=== ABOUT THIS TASK ===
How many lines of these entries hold the string "интерфейса"? Reply with the number alone.

*** Opening DATASET RECORDS ***

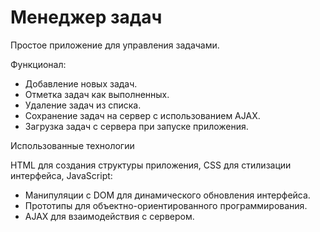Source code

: # Менеджер задач

Простое приложение для управления задачами.


Функционал:

- Добавление новых задач.
- Отметка задач как выполненных.
- Удаление задач из списка.
- Сохранение задач на сервер с использованием AJAX.
- Загрузка задач с сервера при запуске приложения.

Использованные технологии

HTML для создания структуры приложения,
CSS для стилизации интерфейса, JavaScript:
 - Манипуляции с DOM для динамического обновления интерфейса.
 - Прототипы для объектно-ориентированного программирования.
 - AJAX для взаимодействия с сервером.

*** Closing DATASET RECORDS ***

=== WRITTEN RESPONSE ===
2